The researchers conducted a double-blind, randomised crossover study in which eight males consumed 500ml of either beetroot juice (which has a high nitrate concentration) or blackcurrant cordial (which has negligible nitrates) each day for six days.

The men were an average of 26 years old and were generally active people with normal blood pressure. None were smokers and none used dietary supplements. The men’s fitness was assessed at entry into the study through cycling tests. They completed a series of moderate-intensity and severe-intensity exercise tests on the last three days of the six-day consumption period. The exercises increased in intensity, beginning with a low-work session at the start of the study, one session of moderate cycling and one session of severe cycling on day six.

Throughout the study period the men received instructions to sip the juice at regular periods during the day. After the six days the men had a 10-day washout period and switched to the opposite juice. The participants were also asked to refrain from eating certain foods rich in nitrates over the course of the study period.

The researchers then compared a range of measures taken during exercise, comparing the two groups’ blood nitrate concentration, blood pressure, muscle oxygenation and VO2, which is a measure of metabolic rate (use of oxygen).

What were the results of the study?

Supplementation with beetroot juice increased the level of nitrate in the blood by 96%. Beetroot juice reduced systolic blood pressure (when the heart exerts pressure to push the blood around the body). There was no change in diastolic pressure (when the heart is at rest) or mean arterial pressure.

Following beetroot juice consumption the oxygen cost of sub-maximal exercise was reduced. During moderate-intensity cycling work there was a 19% reduction in pulmonary VO2 (oxygen uptake by the lungs). As there was no significant difference in heart rate or ventilation, the researchers say that the reduction in oxygen uptake was probably due to differences in the way the muscles were using oxygen. There was no notable difference between the groups in oxygen use during the more severe exercise sessions.

What interpretations did the researchers draw from these results?

The researchers conclude that a short period of dietary supplementation of nitrates improves muscle oxygenation during moderate exercise. They say that this improvement cannot be achieved by any other known means, including long-term endurance exercise training.
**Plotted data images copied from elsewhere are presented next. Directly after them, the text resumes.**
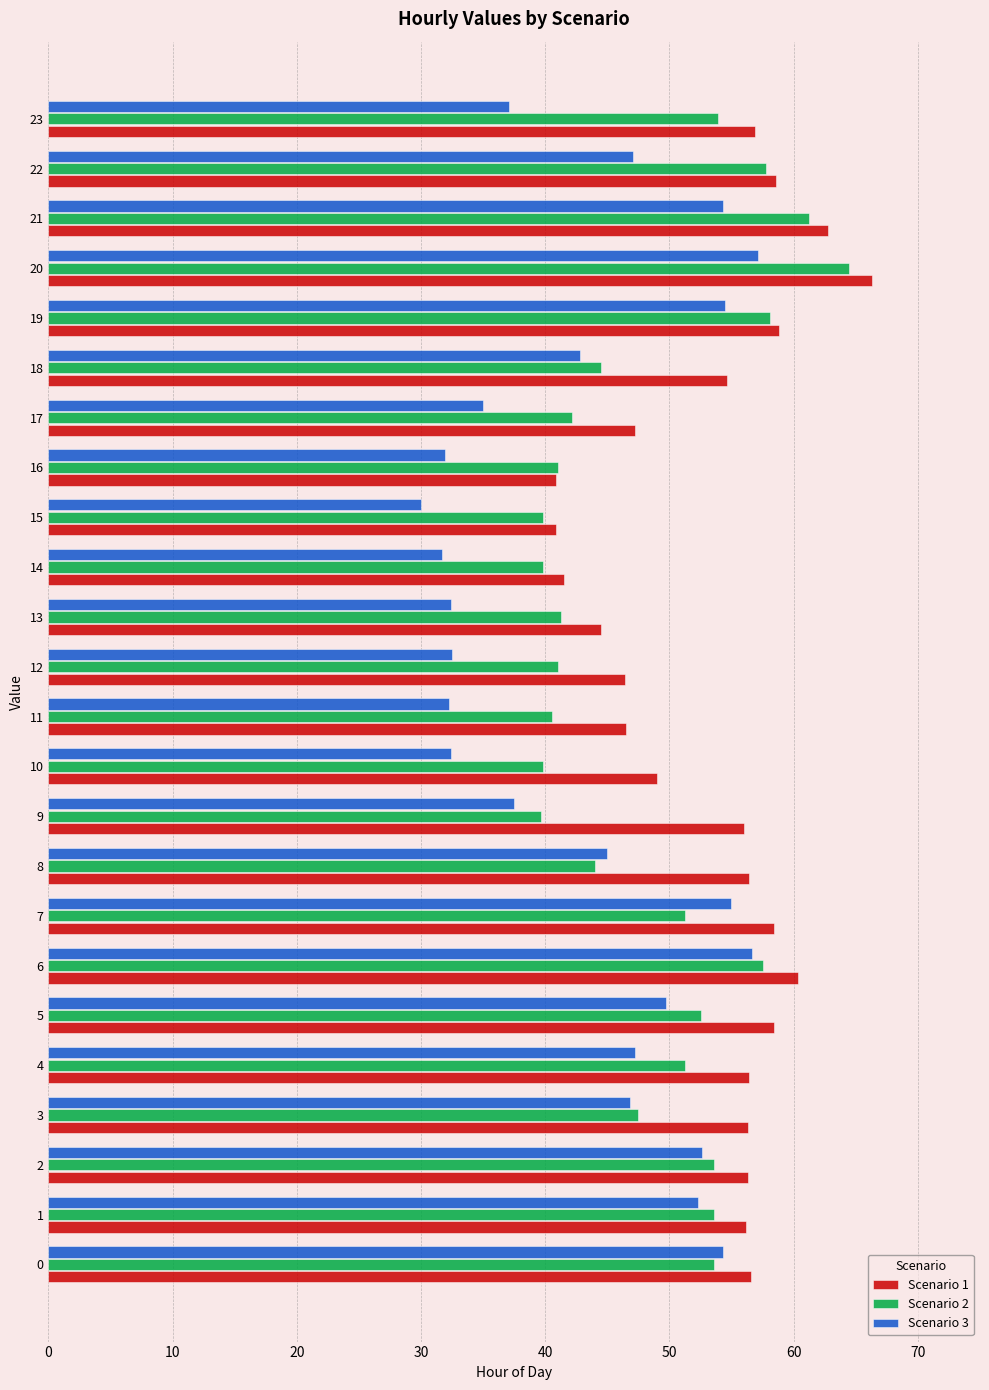

At which label is Scenario 1 closest to 53?

18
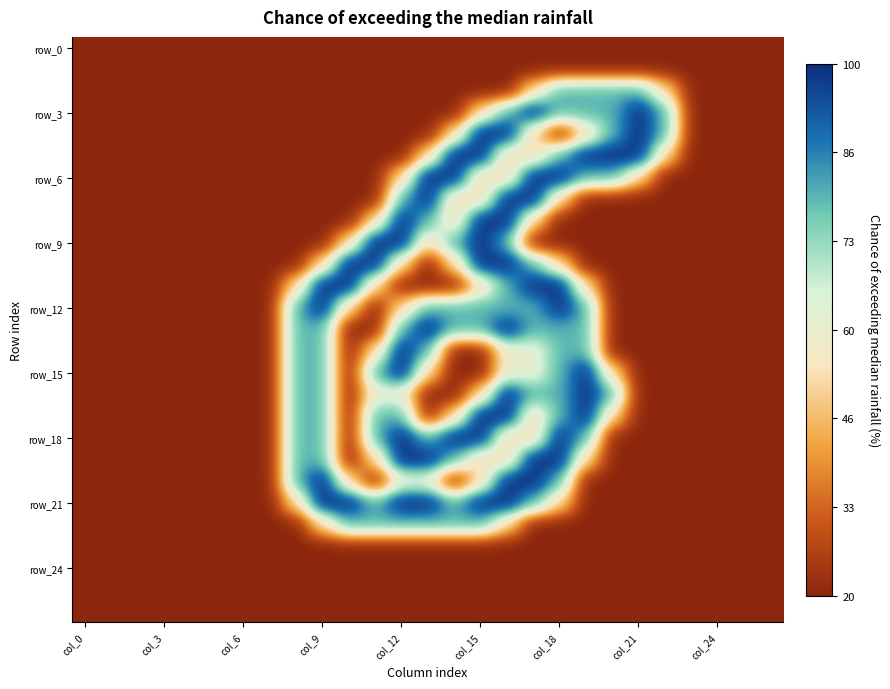

Which category has the highest value across all series?

17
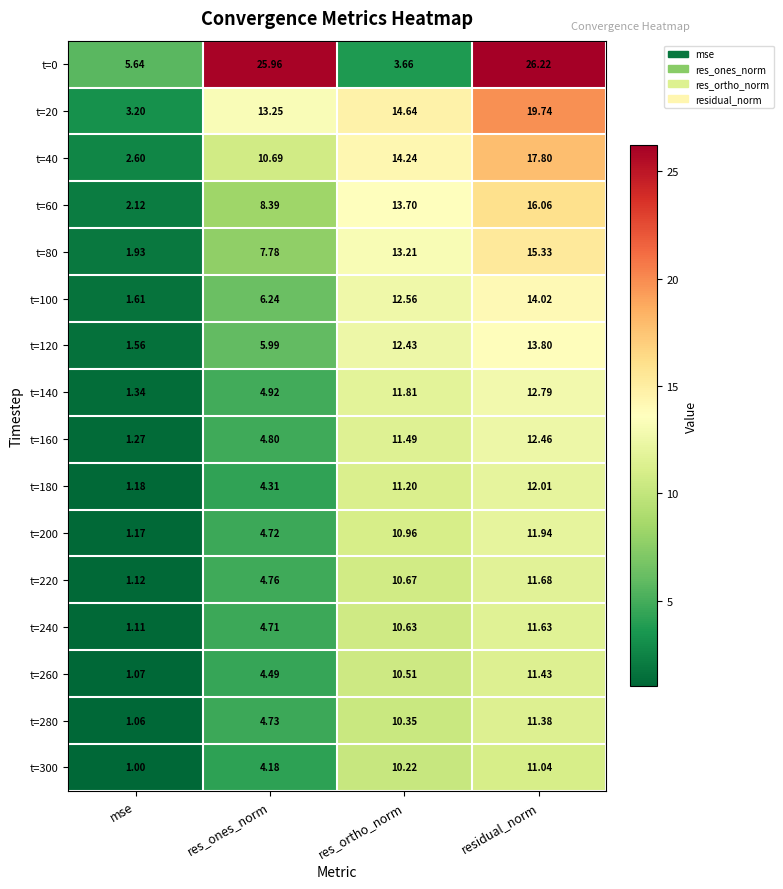

Where is t=200 nearest to the value 6?

res_ones_norm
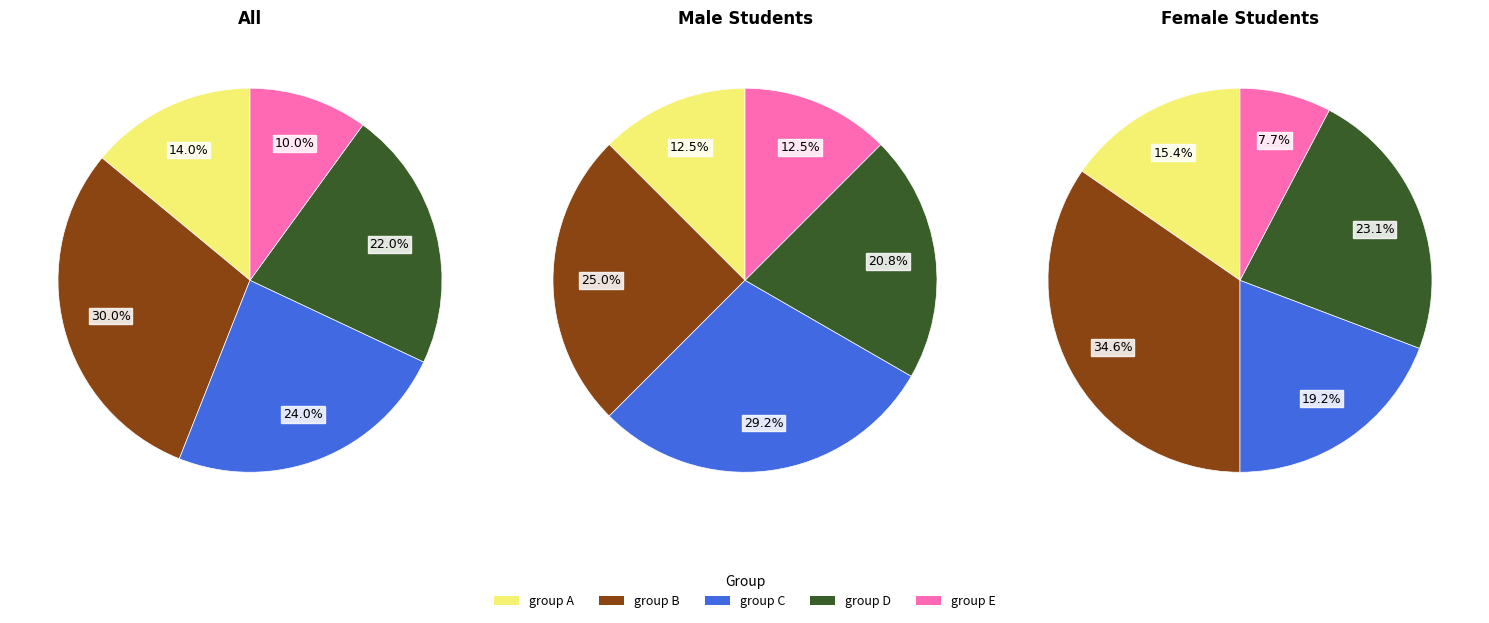

How much of the chart is everything except group C?

76.0%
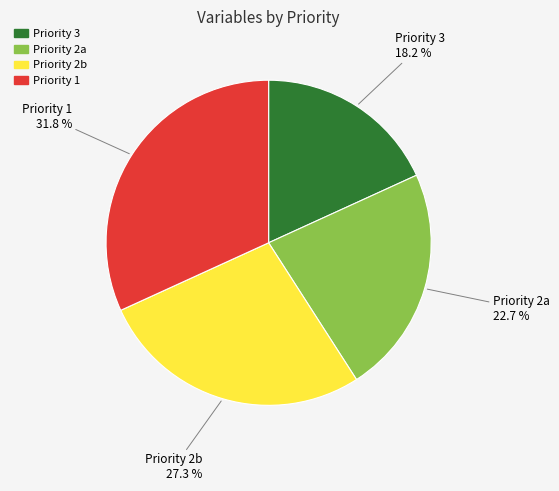

Does any single category account for the majority?

No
For certain groups of people, for example the elderly and those with cardiovascular, respiratory or metabolic disease, activities are difficult and nitrate supplementation may improve quality of life for these people through improvement of their oxygen metabolism.

What does the NHS Knowledge Service make of this study?

Diets rich in fruit and vegetables are associated with reduced blood pressure, and this may in part be due to the effects of the nitrates they contain. This small randomised trial has demonstrated some beneficial effects of dietary nitrate supplementation through beetroot juice on exercise tolerance in healthy young men. These benefits were only seen during moderate exercise levels, and not when exercise was severe.

The researchers say that the reduction in use of oxygen they observed was greater than could be achieved by any other known means including training. However, they have not actually compared training versus beetroot juice consumption in this study, so this claim remains to be tested.

While athletes will be interested in these findings, this is a very small study and the results need to be replicated in larger trials. These should ideally look at long-term benefits and more closely investigate potential harms associated with consuming high levels of nitrates.